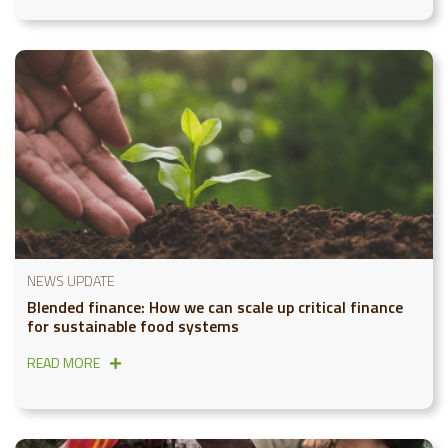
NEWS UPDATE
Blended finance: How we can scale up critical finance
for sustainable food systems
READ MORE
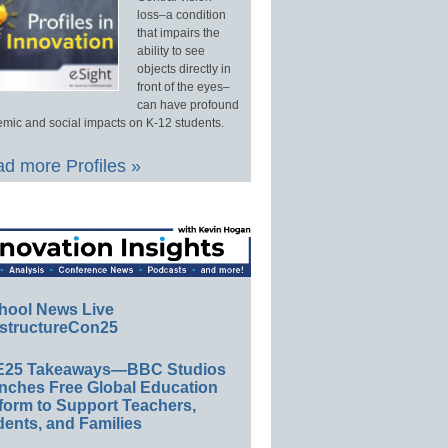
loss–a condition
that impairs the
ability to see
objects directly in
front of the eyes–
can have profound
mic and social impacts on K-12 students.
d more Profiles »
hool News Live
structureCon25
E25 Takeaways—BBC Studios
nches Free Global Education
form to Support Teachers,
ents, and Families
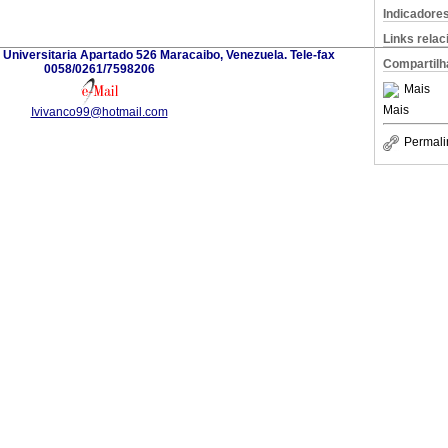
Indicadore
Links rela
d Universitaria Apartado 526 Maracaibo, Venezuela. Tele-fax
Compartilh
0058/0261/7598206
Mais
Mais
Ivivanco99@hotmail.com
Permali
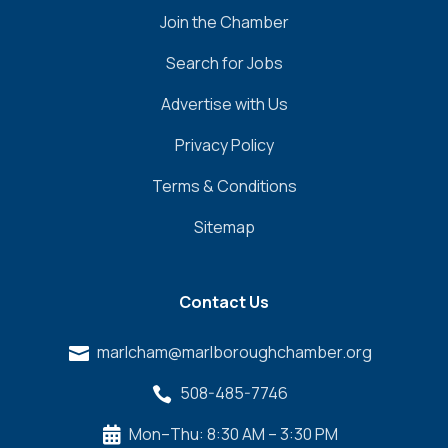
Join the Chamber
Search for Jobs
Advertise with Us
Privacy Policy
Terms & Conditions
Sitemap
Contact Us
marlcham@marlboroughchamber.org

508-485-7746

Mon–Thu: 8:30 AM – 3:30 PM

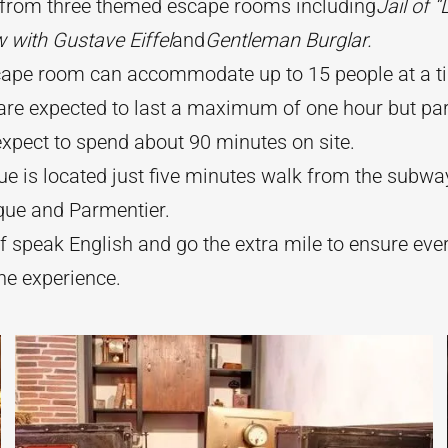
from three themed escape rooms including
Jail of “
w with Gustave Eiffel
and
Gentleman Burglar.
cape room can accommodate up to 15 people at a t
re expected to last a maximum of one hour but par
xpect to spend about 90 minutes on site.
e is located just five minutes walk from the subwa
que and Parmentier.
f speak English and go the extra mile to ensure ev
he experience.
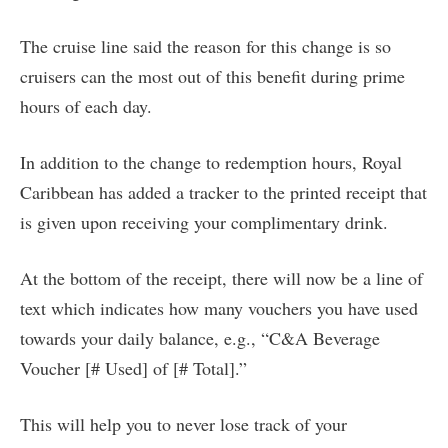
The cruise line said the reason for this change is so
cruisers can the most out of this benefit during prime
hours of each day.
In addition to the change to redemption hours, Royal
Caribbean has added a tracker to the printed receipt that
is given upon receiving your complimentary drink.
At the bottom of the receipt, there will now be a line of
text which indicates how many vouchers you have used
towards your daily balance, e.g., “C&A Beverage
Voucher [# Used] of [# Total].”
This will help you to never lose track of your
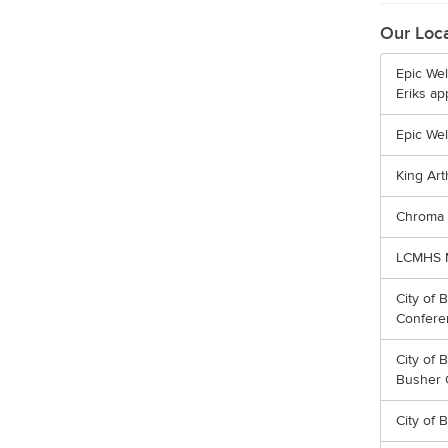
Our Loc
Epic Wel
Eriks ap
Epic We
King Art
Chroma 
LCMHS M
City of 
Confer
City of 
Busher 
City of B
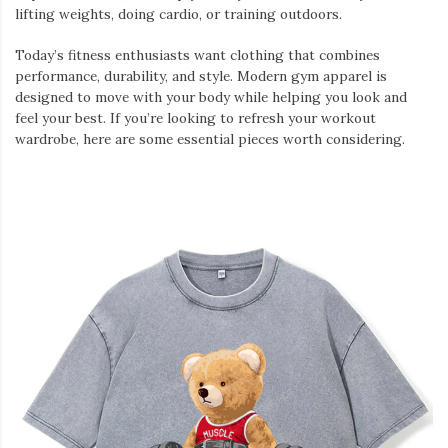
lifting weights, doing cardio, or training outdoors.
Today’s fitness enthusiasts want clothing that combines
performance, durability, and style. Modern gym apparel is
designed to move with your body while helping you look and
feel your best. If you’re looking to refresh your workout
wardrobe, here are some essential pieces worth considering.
####################
Problem — Pictures within the entries must not be reproduced; everything else is to be restated verbatim.

Solution to this problem —
NEWS UPDATE
Blended finance: How we can scale up critical finance
for sustainable food systems
READ MORE
loss–a condition
that impairs the
ability to see
objects directly in
front of the eyes–
can have profound
mic and social impacts on K-12 students.
d more Profiles »
hool News Live
structureCon25
E25 Takeaways—BBC Studios
nches Free Global Education
form to Support Teachers,
ents, and Families
Indicadore
Links rela
d Universitaria Apartado 526 Maracaibo, Venezuela. Tele-fax
Compartilh
0058/0261/7598206
Mais
Mais
Ivivanco99@hotmail.com
Permali
Join the Chamber
Search for Jobs
Advertise with Us
Privacy Policy
Terms & Conditions
Sitemap
Contact Us
marlcham@marlboroughchamber.org

508-485-7746

Mon–Thu: 8:30 AM – 3:30 PM

from three themed escape rooms including
Jail of “
w with Gustave Eiffel
and
Gentleman Burglar.
cape room can accommodate up to 15 people at a t
re expected to last a maximum of one hour but par
xpect to spend about 90 minutes on site.
e is located just five minutes walk from the subwa
que and Parmentier.
f speak English and go the extra mile to ensure ev
he experience.
The cruise line said the reason for this change is so
cruisers can the most out of this benefit during prime
hours of each day.
In addition to the change to redemption hours, Royal
Caribbean has added a tracker to the printed receipt that
is given upon receiving your complimentary drink.
At the bottom of the receipt, there will now be a line of
text which indicates how many vouchers you have used
towards your daily balance, e.g., “C&A Beverage
Voucher [# Used] of [# Total].”
This will help you to never lose track of your
Our Loc
Epic Wel
Eriks ap
Epic We
King Art
Chroma 
LCMHS M
City of 
Confer
City of 
Busher 
City of B
lifting weights, doing cardio, or training outdoors.
Today’s fitness enthusiasts want clothing that combines
performance, durability, and style. Modern gym apparel is
designed to move with your body while helping you look and
feel your best. If you’re looking to refresh your workout
wardrobe, here are some essential pieces worth considering.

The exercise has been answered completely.